A sua tarefa: Transcreva, sem alterações, o trecho do texto sobre as exportações para Angola que vai de "Pontos-chave" até "dependentes desse mercado.".

Documento de origem:
..............................
Queda e concentração nas exportações para Angola

Resumo: O número de exportadores portugueses para Angola caiu desde 2021, com forte concentração das vendas em poucas empresas. Apesar disso, as exportações cresceram no arranque de 2026.
Pontos-chave
Entre 2021 e 2025, o mercado angolano perdeu fôlego para os exportadores portugueses: o número de empresas caiu de 4.225 para 3.512. Angola deixou também de ser o quinto destino para passar ao sétimo, embora continue a representar uma fatia relevante do comércio externo português e a concentrar milhares de empresas dependentes desse mercado.
Os dados mostram uma forte concentração das vendas. Apenas 200 empresas fizeram 72% das exportações para Angola em 2025, com 11 a assegurarem 24,4% do total e outras 189 a responderem por 47,6%. Ao mesmo tempo, 2.950 empresas, ou 84% dos exportadores, realizaram só 26,7% do valor exportado.
..............................
Registos:
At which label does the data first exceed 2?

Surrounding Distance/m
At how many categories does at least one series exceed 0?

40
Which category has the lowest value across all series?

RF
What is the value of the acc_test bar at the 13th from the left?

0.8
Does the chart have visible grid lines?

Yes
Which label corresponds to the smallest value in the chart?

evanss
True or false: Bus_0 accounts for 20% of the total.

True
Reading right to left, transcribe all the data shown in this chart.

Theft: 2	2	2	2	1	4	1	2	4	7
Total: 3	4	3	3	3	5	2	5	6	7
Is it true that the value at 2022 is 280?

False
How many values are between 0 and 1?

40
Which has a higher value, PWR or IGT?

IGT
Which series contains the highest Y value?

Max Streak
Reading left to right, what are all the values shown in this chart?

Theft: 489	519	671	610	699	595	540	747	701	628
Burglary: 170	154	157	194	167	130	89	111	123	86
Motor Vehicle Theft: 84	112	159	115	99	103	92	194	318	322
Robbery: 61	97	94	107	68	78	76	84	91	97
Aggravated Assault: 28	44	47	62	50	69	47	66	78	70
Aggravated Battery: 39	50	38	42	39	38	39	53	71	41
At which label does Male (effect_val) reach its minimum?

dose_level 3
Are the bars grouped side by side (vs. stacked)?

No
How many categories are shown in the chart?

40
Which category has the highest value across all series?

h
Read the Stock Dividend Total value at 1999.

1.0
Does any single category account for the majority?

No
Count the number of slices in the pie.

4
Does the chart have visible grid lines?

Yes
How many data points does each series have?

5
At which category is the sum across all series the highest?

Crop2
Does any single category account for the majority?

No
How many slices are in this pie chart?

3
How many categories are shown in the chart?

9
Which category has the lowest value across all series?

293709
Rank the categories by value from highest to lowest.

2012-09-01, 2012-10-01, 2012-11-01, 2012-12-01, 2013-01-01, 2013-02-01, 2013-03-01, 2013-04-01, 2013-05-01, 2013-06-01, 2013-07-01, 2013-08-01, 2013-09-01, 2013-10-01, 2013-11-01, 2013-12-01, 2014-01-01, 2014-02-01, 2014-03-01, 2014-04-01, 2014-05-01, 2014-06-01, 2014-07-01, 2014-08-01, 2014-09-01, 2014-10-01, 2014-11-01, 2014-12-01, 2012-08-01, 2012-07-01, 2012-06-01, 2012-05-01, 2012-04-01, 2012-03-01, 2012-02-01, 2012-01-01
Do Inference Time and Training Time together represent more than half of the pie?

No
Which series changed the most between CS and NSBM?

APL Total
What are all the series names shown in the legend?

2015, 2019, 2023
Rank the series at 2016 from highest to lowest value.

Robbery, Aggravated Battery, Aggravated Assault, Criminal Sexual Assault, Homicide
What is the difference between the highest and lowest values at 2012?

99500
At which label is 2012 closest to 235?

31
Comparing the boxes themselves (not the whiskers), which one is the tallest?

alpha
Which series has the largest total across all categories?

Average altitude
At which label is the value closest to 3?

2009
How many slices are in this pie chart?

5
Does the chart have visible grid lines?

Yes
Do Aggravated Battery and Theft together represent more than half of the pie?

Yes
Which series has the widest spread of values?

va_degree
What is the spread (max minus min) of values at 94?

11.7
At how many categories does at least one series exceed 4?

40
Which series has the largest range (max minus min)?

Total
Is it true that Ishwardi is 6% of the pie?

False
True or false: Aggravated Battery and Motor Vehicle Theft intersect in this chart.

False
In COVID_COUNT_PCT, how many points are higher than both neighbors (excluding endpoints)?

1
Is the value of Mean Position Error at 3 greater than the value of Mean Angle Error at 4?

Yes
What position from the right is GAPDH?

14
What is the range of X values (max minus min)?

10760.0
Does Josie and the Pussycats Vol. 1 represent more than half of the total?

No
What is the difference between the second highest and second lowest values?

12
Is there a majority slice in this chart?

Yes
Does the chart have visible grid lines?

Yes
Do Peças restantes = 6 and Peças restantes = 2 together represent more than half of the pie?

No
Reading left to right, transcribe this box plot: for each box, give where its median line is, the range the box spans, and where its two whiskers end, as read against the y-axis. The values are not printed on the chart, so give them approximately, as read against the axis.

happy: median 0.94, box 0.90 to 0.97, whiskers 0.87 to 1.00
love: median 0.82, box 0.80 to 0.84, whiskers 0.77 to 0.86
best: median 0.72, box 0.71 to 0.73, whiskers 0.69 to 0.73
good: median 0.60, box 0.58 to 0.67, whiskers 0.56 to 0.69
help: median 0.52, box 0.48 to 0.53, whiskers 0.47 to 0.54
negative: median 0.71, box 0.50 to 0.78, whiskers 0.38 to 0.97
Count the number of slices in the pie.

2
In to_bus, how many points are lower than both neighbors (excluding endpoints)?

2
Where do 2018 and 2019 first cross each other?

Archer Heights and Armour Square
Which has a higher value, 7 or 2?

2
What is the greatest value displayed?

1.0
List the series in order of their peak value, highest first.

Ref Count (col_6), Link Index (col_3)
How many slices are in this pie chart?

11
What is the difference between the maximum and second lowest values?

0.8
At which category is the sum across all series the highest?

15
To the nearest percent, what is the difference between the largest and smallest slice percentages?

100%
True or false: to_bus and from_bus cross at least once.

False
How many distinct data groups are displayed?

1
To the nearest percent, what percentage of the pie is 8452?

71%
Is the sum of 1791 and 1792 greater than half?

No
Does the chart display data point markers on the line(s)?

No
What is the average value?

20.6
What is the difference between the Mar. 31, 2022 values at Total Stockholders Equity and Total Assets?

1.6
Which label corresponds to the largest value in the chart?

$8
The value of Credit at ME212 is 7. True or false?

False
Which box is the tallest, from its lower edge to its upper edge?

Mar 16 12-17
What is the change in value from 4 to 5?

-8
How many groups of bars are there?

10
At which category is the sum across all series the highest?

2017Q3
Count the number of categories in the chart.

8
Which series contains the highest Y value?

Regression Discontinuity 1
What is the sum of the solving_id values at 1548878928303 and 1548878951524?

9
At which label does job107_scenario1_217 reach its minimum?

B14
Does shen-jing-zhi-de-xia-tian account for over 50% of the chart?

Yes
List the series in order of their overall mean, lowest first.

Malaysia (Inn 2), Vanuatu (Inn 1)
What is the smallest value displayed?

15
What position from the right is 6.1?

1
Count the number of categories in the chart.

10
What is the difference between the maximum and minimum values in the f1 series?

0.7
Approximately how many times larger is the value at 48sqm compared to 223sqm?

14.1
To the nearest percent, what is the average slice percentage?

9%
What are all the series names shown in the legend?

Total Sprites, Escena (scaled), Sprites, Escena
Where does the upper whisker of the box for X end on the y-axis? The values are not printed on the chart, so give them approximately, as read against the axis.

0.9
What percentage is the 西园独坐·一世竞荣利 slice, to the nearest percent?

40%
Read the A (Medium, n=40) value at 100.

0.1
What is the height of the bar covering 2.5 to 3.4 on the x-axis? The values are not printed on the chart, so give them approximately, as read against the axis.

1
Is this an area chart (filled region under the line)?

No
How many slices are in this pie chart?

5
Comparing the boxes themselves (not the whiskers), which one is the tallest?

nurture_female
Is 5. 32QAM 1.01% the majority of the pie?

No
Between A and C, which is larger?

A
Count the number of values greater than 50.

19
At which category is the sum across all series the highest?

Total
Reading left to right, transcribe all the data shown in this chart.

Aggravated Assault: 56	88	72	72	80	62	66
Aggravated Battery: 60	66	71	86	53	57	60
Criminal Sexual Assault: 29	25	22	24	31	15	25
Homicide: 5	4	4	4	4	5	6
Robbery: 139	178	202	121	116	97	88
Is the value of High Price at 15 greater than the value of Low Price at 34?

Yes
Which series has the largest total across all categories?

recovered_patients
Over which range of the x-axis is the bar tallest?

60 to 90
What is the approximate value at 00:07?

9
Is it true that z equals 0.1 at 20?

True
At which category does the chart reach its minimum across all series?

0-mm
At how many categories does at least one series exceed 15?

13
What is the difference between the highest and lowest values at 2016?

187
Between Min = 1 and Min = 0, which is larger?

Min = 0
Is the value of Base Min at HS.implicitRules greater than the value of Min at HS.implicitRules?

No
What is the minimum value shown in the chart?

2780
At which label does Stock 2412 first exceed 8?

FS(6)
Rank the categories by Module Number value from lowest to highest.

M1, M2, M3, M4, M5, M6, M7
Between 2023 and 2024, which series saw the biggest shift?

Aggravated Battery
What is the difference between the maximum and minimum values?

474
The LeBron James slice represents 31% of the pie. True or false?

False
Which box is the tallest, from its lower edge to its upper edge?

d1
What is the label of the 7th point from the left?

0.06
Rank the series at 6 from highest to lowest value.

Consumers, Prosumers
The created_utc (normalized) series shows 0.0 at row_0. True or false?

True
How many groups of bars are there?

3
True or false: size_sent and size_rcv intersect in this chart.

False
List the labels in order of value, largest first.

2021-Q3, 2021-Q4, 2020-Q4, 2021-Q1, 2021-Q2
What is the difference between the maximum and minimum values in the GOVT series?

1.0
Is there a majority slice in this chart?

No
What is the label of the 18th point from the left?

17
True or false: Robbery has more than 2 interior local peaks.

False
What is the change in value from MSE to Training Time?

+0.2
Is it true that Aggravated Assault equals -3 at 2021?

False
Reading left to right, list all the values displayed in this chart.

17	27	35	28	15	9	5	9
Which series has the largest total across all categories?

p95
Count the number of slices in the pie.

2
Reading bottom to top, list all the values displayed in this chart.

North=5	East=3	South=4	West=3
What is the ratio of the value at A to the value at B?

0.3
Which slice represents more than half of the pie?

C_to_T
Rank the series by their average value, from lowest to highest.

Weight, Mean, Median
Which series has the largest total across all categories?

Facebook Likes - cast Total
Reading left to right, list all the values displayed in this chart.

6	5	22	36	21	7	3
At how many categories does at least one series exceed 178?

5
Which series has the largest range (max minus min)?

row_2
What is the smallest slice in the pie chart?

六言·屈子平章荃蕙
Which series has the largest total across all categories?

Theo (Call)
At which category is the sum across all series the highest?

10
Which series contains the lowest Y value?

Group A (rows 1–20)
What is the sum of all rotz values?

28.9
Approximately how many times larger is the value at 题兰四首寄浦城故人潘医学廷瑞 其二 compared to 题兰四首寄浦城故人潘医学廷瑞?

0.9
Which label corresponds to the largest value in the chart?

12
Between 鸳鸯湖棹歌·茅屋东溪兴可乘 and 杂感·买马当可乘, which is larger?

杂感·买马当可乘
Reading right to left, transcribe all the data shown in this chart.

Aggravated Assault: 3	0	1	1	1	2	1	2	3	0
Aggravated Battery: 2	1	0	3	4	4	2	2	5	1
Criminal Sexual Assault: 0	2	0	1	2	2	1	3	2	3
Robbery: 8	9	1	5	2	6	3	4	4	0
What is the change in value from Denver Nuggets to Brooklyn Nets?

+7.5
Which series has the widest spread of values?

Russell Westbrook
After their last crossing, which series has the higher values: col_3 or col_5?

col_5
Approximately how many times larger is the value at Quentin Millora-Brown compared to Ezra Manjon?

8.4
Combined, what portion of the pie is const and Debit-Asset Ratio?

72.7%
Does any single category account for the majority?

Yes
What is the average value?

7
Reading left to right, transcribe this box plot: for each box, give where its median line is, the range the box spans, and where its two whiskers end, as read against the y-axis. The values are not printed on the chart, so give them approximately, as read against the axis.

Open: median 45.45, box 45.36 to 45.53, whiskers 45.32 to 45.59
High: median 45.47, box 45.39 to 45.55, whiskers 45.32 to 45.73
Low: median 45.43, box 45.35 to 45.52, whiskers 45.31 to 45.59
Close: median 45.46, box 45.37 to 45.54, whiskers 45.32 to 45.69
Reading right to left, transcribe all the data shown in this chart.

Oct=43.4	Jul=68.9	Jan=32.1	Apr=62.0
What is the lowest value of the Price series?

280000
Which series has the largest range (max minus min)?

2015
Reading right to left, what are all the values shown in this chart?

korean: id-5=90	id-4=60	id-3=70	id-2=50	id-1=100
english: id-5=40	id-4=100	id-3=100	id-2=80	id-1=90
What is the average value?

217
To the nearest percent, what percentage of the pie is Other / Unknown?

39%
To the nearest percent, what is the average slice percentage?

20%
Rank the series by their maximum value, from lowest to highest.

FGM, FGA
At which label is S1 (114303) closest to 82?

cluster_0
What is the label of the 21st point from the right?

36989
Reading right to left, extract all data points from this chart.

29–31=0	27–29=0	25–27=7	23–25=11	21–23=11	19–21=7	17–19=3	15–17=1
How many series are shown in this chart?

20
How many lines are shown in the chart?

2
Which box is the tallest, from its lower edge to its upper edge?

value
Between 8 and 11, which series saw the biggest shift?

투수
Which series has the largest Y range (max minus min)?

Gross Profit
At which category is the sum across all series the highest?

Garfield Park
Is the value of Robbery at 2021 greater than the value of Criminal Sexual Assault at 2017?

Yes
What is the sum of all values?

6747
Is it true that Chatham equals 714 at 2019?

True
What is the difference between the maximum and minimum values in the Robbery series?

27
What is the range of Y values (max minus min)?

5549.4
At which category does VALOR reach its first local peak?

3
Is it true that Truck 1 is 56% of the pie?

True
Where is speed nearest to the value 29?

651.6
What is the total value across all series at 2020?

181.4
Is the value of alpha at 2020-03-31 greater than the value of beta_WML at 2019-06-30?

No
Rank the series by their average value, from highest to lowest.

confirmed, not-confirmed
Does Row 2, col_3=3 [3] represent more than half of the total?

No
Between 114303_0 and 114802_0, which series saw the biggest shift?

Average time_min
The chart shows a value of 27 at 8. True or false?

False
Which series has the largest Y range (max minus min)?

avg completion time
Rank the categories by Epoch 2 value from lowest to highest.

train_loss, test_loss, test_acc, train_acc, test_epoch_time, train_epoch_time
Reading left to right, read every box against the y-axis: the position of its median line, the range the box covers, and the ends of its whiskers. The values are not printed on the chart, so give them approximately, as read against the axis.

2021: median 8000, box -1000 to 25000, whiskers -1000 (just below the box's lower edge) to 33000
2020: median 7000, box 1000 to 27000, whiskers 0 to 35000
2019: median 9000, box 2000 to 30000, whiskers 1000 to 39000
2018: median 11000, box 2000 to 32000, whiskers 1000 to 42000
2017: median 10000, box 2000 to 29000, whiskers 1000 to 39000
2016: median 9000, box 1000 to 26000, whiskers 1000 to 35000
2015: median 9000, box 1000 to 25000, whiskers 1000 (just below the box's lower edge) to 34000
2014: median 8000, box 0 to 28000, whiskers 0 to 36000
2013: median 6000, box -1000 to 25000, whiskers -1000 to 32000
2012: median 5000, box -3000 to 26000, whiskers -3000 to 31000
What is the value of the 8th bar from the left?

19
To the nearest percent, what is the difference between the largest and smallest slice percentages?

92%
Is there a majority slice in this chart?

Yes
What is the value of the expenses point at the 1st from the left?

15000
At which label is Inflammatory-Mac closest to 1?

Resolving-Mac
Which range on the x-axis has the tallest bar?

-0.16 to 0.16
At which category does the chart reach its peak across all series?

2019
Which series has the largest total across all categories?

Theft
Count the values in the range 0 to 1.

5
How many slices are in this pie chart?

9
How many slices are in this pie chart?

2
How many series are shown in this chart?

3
..............................
Resultado abaixo:
Pontos-chave
Entre 2021 e 2025, o mercado angolano perdeu fôlego para os exportadores portugueses: o número de empresas caiu de 4.225 para 3.512. Angola deixou também de ser o quinto destino para passar ao sétimo, embora continue a representar uma fatia relevante do comércio externo português e a concentrar milhares de empresas dependentes desse mercado.